AIM OF THE EXERCISE:
Only the pictures are to be left out; set down the rest of the records exactly.
--------------------------------------------------
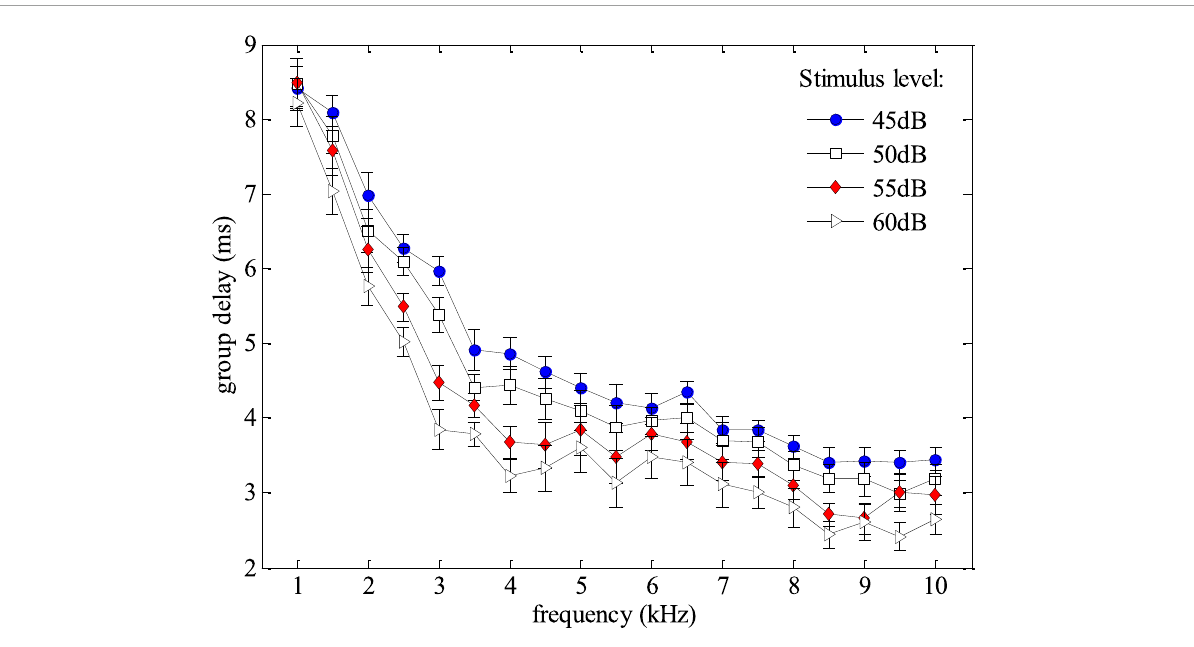
FIGURE6 Group delays averaged across all subjects as functions of frequency and stimulus level derived from phase gradients of the swept-tone stimulus frequency otoacoustic emissions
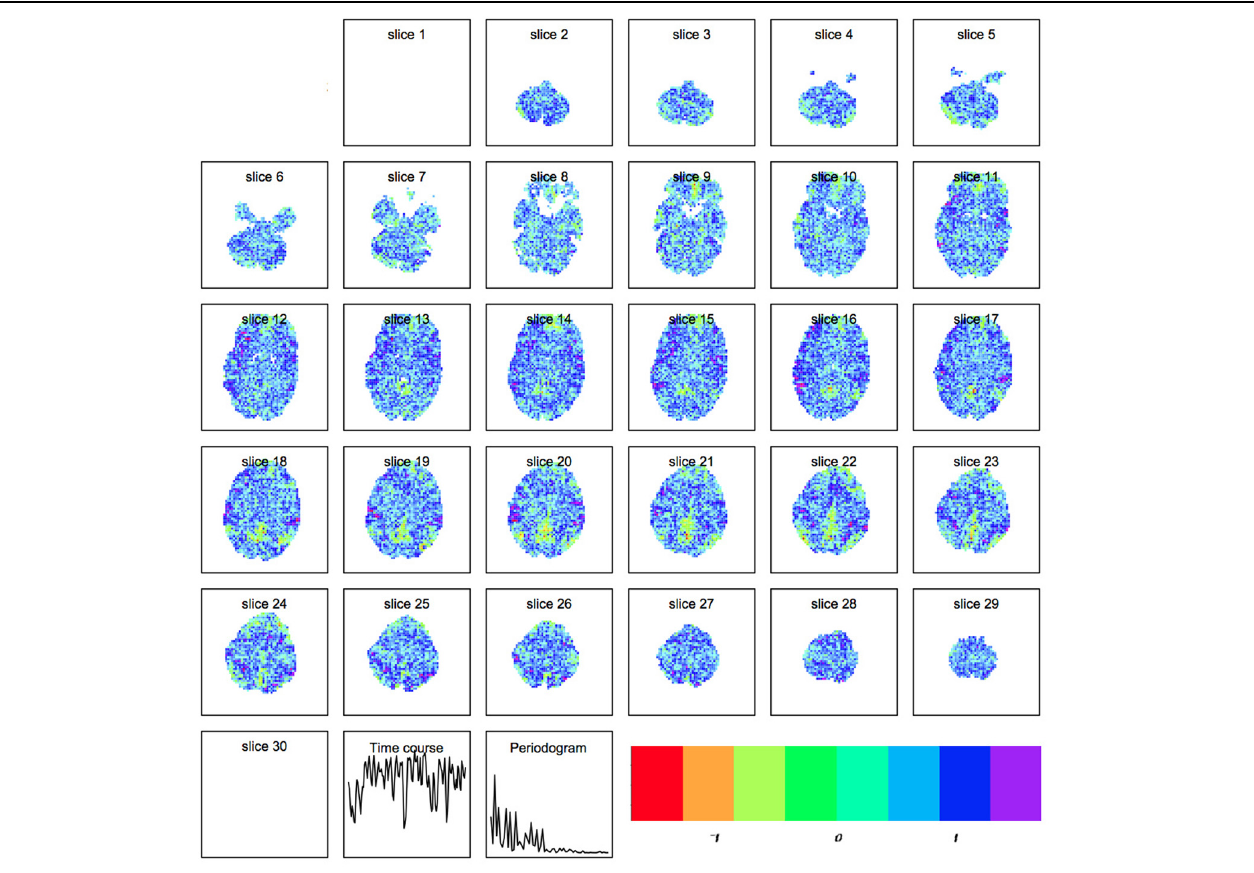
FIGURE 2 | Spatial map produced by independent components analysis within R. Each component is a set of spatially weighted regions modulated by the time course. The total longitudinal contribution of a component to the activity observed is the spatial map multiplied by the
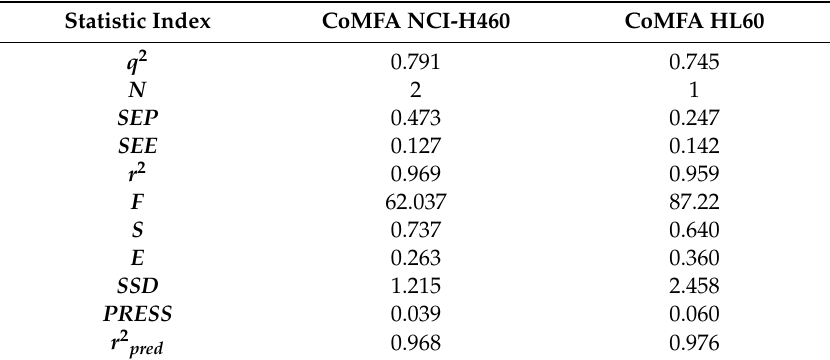
Table 4. Statistical parameters of the CoMFA models a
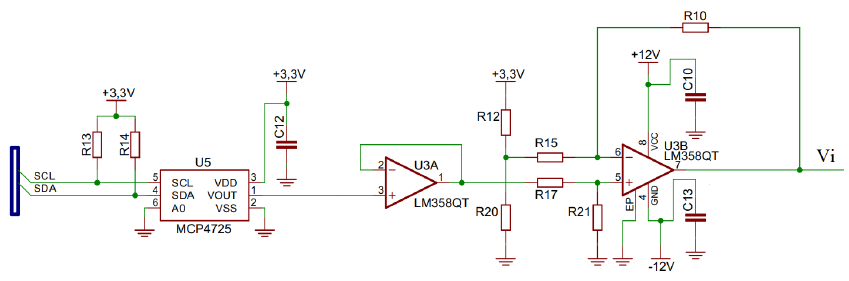
Figure 5. D/A converter and zero-reference adjustment circuit.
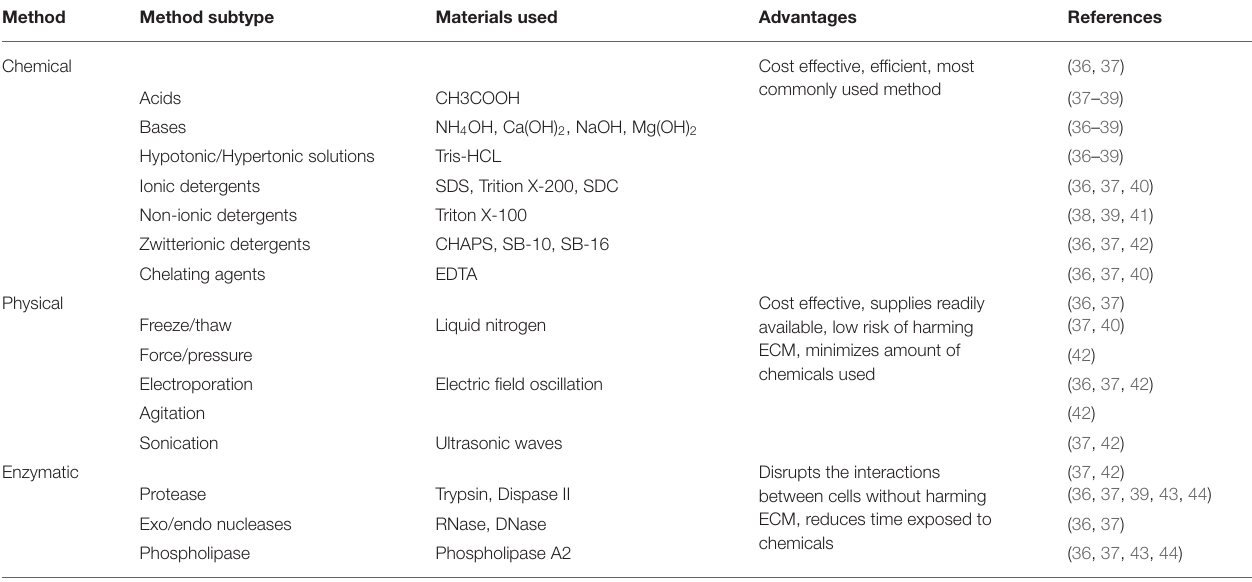
TABLE 1 | Current methods of decellularization and their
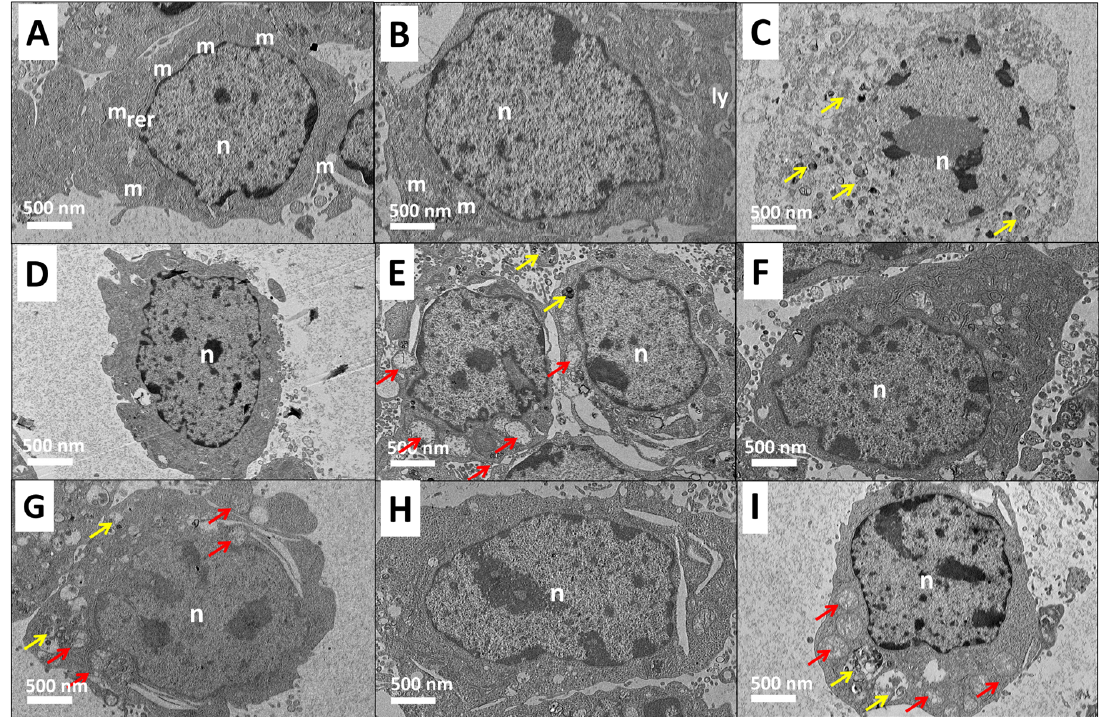
Figure 2. High-resolution transmission electron microscopy (HRTEM) micrographs of 3T3 mouse fibroblast cells of control ( A ) at 0 h, ( B ) at 48 h, and treated groups of 1 mg/mL active ingredient of ( C ) late apoptosis of dazomet ( D ) healthy cell of hexaconazole, ( E ) early apoptosis of hexaconazole, ( F ) healthy cells of CHEN, ( G ) early apoptosis of CHEN, ( H ) healthy cells of CDEN, and ( I ) early apoptosis of CDEN, at 48 h exposure, where n is a nucleus, m is mitochondria, ly is lysosome, and rer is rough endoplasmic reticulum. The red arrow indicates swollen mitochondria and the yellow arrow indicates condensed vacuoles. Magnification 1500×.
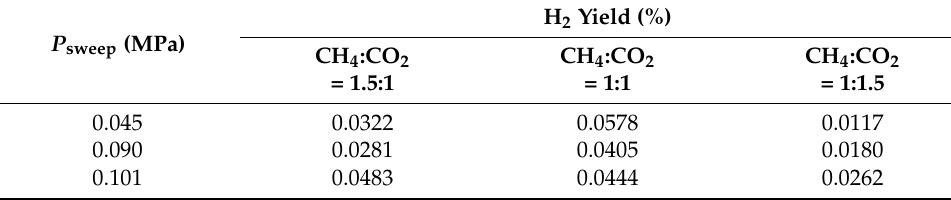
Table 8. Relationship between H 2 yield and p sweep changing molar ratios of CH 4 :CO 2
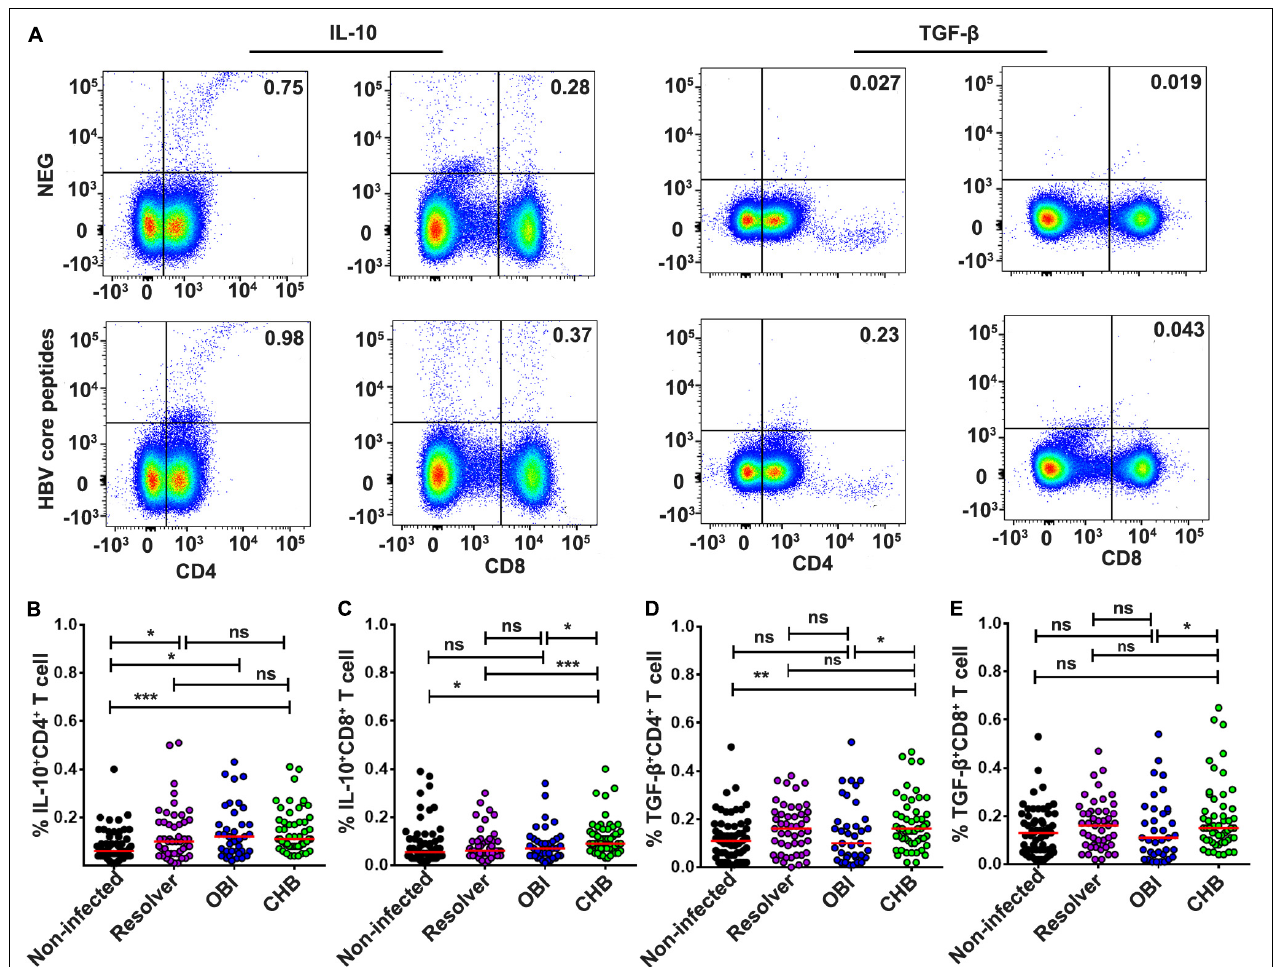
FIGURE 5 | Intracellular IL-10 or TGF- β secretion CD4 + /CD8 + suppressor T-cell responses to HBV core peptides. (A) Representative flow-cytometric analysis of reactivity of CD4 + /CD8 + T cells from an OBI donor stimulated with negative control and HBV core peptides. (B,C) IL-10 secreting CD4 + or CD8 + T cells. (D,E) TGF- β secreting CD4 + or CD8 + T cells. A median of frequency in each group is indicated compared with the Mann–Whitney test. Statistically significant differences are shown with asterisks (* P < 0.05, ** P < 0.01, and *** P < 0.001); ns, no significant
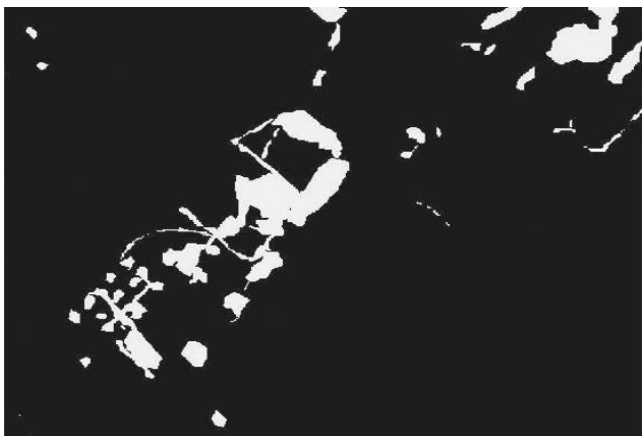
Figure 14. Reference sample image.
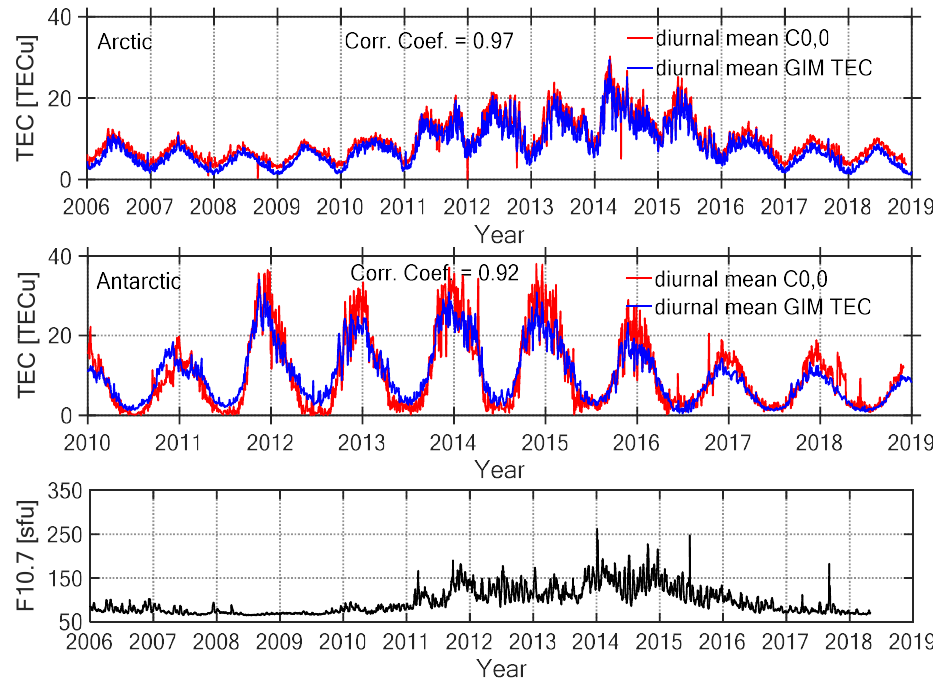
Figure 13. Mean diurnal variations of the C0,0 and the global ionospheric map (GIM) TEC in the Arctic ( top ), Antarctic ( middle ), and the time series of the solar activity index of F10.7 ( bottom ).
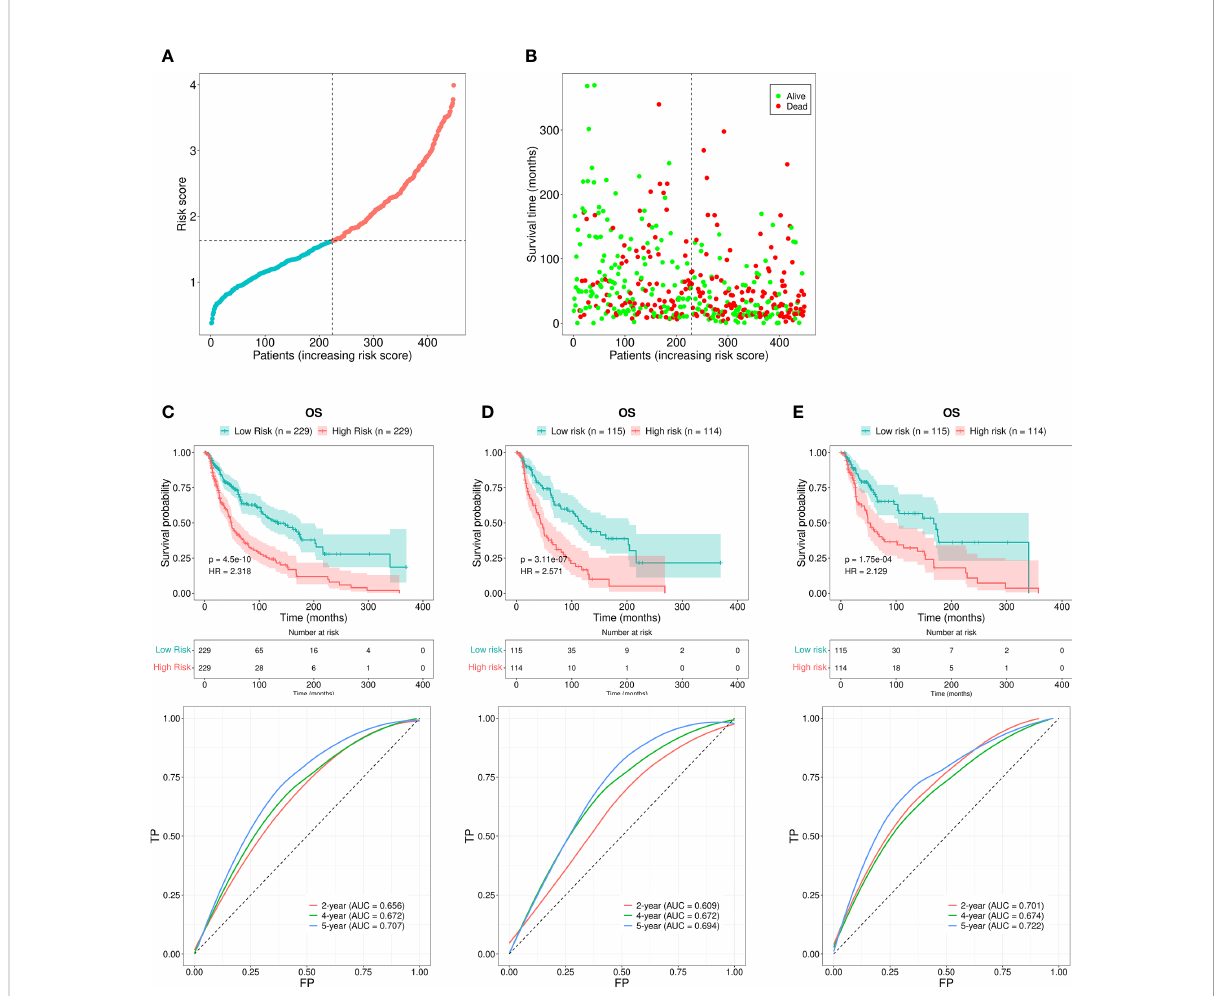
FIGURE 3 Risk assessment model for prognosis prediction. (A) The RS distribution for the SKCM patients. (B) The number of patients with different RS who were alive or had died. A larger number of deaths were observed in the group with a higher RS. (C) The OS rates in patients with SKCM who were included in the LR and HR groups were evaluated using the Kaplan-Meier method. The ROC curves as well as the AUCs at 2-, 4-, and 5- year survival as the predictive signature. (D) The OS rate for SKCM patients in the fi rst internal cohort, as assessed using the Kaplan-Meier method; ROC curves and AUCs at 2-, 4-, and 5-year survival as the predictive signature. (E) The SKCM patient OS rate in the second internal cohort was determined using the Kaplan-Meier method; the ROC curves and AUCs at 2-, 4-, and 5-year survival as the predictive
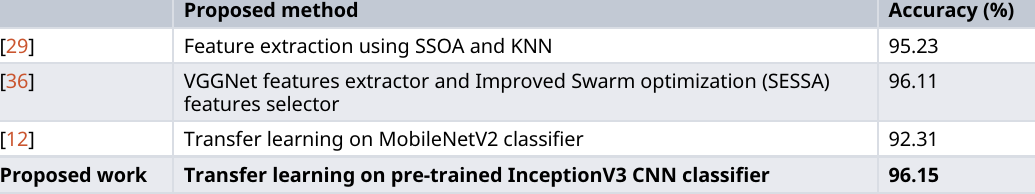
Table 4. Comparisons between previous works and proposed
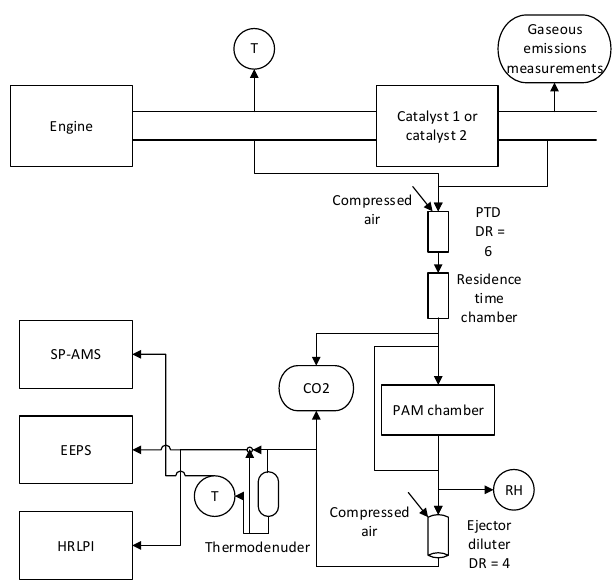
Figure 1. A schematic picture of the measurement setup.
--------------------------------------------------
ANSWER SECTION:
FIGURE6 Group delays averaged across all subjects as functions of frequency and stimulus level derived from phase gradients of the swept-tone stimulus frequency otoacoustic emissions
FIGURE 2 | Spatial map produced by independent components analysis within R. Each component is a set of spatially weighted regions modulated by the time course. The total longitudinal contribution of a component to the activity observed is the spatial map multiplied by the
Table 4. Statistical parameters of the CoMFA models a
Figure 5. D/A converter and zero-reference adjustment circuit.
TABLE 1 | Current methods of decellularization and their
Figure 2. High-resolution transmission electron microscopy (HRTEM) micrographs of 3T3 mouse fibroblast cells of control ( A ) at 0 h, ( B ) at 48 h, and treated groups of 1 mg/mL active ingredient of ( C ) late apoptosis of dazomet ( D ) healthy cell of hexaconazole, ( E ) early apoptosis of hexaconazole, ( F ) healthy cells of CHEN, ( G ) early apoptosis of CHEN, ( H ) healthy cells of CDEN, and ( I ) early apoptosis of CDEN, at 48 h exposure, where n is a nucleus, m is mitochondria, ly is lysosome, and rer is rough endoplasmic reticulum. The red arrow indicates swollen mitochondria and the yellow arrow indicates condensed vacuoles. Magnification 1500×.
Table 8. Relationship between H 2 yield and p sweep changing molar ratios of CH 4 :CO 2
FIGURE 5 | Intracellular IL-10 or TGF- β secretion CD4 + /CD8 + suppressor T-cell responses to HBV core peptides. (A) Representative flow-cytometric analysis of reactivity of CD4 + /CD8 + T cells from an OBI donor stimulated with negative control and HBV core peptides. (B,C) IL-10 secreting CD4 + or CD8 + T cells. (D,E) TGF- β secreting CD4 + or CD8 + T cells. A median of frequency in each group is indicated compared with the Mann–Whitney test. Statistically significant differences are shown with asterisks (* P < 0.05, ** P < 0.01, and *** P < 0.001); ns, no significant
Figure 14. Reference sample image.
Figure 13. Mean diurnal variations of the C0,0 and the global ionospheric map (GIM) TEC in the Arctic ( top ), Antarctic ( middle ), and the time series of the solar activity index of F10.7 ( bottom ).
FIGURE 3 Risk assessment model for prognosis prediction. (A) The RS distribution for the SKCM patients. (B) The number of patients with different RS who were alive or had died. A larger number of deaths were observed in the group with a higher RS. (C) The OS rates in patients with SKCM who were included in the LR and HR groups were evaluated using the Kaplan-Meier method. The ROC curves as well as the AUCs at 2-, 4-, and 5- year survival as the predictive signature. (D) The OS rate for SKCM patients in the fi rst internal cohort, as assessed using the Kaplan-Meier method; ROC curves and AUCs at 2-, 4-, and 5-year survival as the predictive signature. (E) The SKCM patient OS rate in the second internal cohort was determined using the Kaplan-Meier method; the ROC curves and AUCs at 2-, 4-, and 5-year survival as the predictive
Table 4. Comparisons between previous works and proposed
Figure 1. A schematic picture of the measurement setup.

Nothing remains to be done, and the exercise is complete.